В глубине души я знал, что это просто глупости. Никто никогда не заменит Джуди. Она была моей избранницей и теперь о каждой девушке я буду судить по мерке Джуди, а при таком сравнении, конечно, проиграет любая.

Так или иначе, я вернулся в магазин, заклеив рассеченный лоб полоской пластыря. Я старался вести себя так, словно ничего не случилось. Друзья – а их у меня хватало – пожимали мне руку крепче обычного. Все они вели себя очень тактично, изо всех сил притворяясь, что Джуди никогда не существовало. Хуже всего было иметь дело с клиентами. Они говорили со мной приглушенным голосом, не глядя на меня, и поспешно соглашались с любым моим выбором, вместо того, чтобы с удовольствием привередничать, как они делали это раньше.

Сидни порхал вокруг меня. Он явно решил отвлекать меня от мрачных мыслей. Он то и дело выскакивал из своего кабинета с набросками, спрашивая моего мнения о них – чего никогда не делал раньше – с видом величайшего внимания выслушивал мои слова, потом исчезал только для того, чтобы через какой–нибудь час появиться снова.

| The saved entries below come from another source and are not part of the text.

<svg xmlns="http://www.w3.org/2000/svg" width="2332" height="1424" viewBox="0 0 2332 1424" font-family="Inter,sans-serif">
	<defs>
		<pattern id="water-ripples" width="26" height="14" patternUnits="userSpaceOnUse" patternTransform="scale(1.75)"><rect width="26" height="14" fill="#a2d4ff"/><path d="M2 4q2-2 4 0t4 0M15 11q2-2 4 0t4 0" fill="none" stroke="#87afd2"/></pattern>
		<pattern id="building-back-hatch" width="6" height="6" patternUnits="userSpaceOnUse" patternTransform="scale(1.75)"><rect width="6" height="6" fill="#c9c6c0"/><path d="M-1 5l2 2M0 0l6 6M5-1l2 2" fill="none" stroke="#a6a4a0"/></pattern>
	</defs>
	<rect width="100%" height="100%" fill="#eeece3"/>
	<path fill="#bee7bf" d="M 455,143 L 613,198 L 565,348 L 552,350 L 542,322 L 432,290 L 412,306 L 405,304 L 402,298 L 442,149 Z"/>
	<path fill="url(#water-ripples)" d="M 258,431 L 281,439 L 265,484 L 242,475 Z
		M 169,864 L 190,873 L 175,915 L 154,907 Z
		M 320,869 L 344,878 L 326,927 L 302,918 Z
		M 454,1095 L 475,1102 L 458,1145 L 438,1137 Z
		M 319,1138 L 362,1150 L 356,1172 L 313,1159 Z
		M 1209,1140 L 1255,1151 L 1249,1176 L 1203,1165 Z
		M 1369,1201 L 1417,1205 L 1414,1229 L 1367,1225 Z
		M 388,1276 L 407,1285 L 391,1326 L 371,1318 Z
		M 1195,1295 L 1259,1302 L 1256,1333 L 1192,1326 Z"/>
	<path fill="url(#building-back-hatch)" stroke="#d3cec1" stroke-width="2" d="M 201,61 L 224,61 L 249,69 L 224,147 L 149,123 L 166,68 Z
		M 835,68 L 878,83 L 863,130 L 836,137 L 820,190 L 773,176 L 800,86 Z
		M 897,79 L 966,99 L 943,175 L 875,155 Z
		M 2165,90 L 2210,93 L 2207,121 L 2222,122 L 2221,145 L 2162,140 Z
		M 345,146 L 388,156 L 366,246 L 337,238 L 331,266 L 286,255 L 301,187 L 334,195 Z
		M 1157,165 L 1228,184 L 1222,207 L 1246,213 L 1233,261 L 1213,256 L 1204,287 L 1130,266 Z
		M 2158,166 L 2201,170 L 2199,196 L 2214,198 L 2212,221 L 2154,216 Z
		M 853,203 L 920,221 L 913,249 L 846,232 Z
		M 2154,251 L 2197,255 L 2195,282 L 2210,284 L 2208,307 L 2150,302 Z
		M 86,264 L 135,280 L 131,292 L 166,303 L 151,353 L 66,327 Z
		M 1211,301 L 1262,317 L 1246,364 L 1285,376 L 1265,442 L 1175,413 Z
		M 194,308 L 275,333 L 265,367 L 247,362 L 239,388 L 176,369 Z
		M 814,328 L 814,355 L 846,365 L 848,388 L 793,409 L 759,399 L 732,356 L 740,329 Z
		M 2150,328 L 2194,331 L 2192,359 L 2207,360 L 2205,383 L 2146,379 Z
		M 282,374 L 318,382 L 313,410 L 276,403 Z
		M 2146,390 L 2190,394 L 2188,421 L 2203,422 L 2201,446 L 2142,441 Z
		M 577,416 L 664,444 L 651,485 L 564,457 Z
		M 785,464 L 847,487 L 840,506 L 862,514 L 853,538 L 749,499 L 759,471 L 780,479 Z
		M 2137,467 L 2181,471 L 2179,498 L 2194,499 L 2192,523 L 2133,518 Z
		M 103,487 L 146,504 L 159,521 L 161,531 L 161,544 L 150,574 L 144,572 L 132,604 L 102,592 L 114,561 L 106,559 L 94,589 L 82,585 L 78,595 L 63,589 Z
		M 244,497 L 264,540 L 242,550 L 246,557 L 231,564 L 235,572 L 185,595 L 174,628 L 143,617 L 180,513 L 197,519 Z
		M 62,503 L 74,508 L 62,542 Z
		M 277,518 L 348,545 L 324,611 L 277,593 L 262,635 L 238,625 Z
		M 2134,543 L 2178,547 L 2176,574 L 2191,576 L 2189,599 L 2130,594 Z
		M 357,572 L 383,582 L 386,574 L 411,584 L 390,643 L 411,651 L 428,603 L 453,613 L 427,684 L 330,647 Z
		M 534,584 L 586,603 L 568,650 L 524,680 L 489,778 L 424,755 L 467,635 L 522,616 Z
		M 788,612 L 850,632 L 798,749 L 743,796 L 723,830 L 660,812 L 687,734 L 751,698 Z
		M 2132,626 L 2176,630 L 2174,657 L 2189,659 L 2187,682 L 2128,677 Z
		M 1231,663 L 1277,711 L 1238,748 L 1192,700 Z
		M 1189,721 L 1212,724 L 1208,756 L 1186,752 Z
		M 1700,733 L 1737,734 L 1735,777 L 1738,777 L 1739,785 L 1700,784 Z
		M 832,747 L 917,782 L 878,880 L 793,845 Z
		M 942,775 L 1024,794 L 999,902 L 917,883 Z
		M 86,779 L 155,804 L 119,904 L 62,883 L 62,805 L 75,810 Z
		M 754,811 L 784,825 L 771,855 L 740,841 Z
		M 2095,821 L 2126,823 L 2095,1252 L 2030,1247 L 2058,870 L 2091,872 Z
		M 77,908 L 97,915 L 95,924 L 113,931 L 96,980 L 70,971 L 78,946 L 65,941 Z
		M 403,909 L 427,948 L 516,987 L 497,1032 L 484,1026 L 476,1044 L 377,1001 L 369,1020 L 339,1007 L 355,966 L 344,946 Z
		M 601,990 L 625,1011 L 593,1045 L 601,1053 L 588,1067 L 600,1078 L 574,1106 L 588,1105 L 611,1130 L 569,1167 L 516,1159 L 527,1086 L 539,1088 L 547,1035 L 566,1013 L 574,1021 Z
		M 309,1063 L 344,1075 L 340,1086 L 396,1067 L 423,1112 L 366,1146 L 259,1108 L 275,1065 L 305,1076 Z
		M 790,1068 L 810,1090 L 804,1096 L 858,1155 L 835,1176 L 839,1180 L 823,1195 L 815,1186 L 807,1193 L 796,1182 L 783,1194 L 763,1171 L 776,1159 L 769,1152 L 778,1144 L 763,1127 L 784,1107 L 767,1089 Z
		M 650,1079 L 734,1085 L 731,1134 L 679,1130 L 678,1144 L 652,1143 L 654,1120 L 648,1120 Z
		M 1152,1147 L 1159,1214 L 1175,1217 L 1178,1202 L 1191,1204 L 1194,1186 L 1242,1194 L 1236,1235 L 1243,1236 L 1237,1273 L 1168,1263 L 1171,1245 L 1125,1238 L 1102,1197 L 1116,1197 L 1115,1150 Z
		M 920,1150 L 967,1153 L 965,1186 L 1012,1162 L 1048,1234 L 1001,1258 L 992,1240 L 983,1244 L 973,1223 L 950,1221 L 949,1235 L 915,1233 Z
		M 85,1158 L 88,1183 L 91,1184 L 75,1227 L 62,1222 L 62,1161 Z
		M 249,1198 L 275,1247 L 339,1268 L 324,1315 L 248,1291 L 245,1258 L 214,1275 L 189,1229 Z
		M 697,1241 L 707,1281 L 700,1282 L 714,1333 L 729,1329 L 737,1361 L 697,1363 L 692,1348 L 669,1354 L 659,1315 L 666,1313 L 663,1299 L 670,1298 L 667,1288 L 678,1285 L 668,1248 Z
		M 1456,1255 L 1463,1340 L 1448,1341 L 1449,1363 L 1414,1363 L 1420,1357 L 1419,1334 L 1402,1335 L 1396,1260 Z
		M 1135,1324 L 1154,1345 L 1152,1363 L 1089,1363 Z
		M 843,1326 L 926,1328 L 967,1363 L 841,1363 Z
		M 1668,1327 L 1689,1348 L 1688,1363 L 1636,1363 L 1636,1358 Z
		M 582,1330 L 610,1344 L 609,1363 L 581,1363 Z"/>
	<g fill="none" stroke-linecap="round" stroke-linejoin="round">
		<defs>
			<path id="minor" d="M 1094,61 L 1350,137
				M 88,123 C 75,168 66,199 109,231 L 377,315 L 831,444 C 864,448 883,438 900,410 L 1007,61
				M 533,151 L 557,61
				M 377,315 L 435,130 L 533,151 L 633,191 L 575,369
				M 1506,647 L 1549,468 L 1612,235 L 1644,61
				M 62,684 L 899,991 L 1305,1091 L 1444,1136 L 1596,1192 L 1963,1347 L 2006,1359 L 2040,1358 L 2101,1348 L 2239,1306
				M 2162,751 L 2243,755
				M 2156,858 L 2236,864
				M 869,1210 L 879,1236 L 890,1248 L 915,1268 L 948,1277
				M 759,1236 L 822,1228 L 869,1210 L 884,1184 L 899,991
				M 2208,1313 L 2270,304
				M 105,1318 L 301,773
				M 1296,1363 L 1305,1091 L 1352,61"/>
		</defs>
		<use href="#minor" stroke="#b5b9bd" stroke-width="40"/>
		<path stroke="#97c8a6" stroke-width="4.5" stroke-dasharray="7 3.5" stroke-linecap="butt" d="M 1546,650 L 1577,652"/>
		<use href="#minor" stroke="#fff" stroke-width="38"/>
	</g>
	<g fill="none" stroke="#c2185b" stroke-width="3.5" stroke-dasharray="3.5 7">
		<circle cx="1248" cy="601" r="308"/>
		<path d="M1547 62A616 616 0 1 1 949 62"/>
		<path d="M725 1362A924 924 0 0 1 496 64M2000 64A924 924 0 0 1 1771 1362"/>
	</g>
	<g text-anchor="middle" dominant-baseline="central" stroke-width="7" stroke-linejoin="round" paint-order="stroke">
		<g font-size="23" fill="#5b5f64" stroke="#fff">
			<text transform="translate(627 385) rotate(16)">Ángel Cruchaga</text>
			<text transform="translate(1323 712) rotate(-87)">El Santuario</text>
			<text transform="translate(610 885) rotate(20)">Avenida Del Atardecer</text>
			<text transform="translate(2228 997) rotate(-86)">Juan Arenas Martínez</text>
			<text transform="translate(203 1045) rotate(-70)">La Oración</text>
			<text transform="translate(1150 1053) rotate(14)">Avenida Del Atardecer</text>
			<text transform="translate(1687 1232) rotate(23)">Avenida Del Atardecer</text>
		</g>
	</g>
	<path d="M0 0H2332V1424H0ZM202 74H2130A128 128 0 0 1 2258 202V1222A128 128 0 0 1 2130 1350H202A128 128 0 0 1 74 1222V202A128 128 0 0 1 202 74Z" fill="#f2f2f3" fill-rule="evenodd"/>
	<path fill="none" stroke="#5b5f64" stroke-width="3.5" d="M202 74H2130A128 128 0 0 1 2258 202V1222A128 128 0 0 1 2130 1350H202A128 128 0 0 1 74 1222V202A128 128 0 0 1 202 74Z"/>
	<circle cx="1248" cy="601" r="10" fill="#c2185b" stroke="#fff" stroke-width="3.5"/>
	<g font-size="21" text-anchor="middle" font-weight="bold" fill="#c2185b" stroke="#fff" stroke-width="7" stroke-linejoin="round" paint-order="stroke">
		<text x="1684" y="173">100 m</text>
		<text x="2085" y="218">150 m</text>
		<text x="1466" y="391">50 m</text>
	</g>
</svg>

Вторым по авторитету человеком в торговом зале был Терри Мелвилл, начинавший у «Картье» в Лондоне и обладающий внушительным, всеобъемлющим знанием ювелирного дела. Он был пятью годами моложе меня; невысокий, худой гомо с длинными волосами, синими глазами, узкими ноздрями и ртом, похожим на прорезанную ножом щель. Когда–то в прошлом Сидни увлекся им и привез в Парадайз–Сити, но теперь он ему надоел. Терри ненавидел меня, так же как я его. Он ненавидел меня за знание бриллиантов, я же ненавидел его за ревность, за мелочные попытки перехватить моих личных клиентов и за его ядовитую злобу. Его бесило, что Сидни так много сделал для меня, хотя я и не педераст. Они постоянно ссорились. Если бы не деловые качества Терри, да еще, может быть, какая–нибудь грязь, припасенная им на Сидни, тот наверняка избавился бы от него.

Когда Сэм Гобл, ночной охранник, отпер дверь и впустил меня в магазин, Терри, уже сидевший за своим столом, подошел ко мне.

– Сочувствую твоему несчастью, Ларри, – сказал он. – Могло быть и хуже, и ты тоже мог погибнуть.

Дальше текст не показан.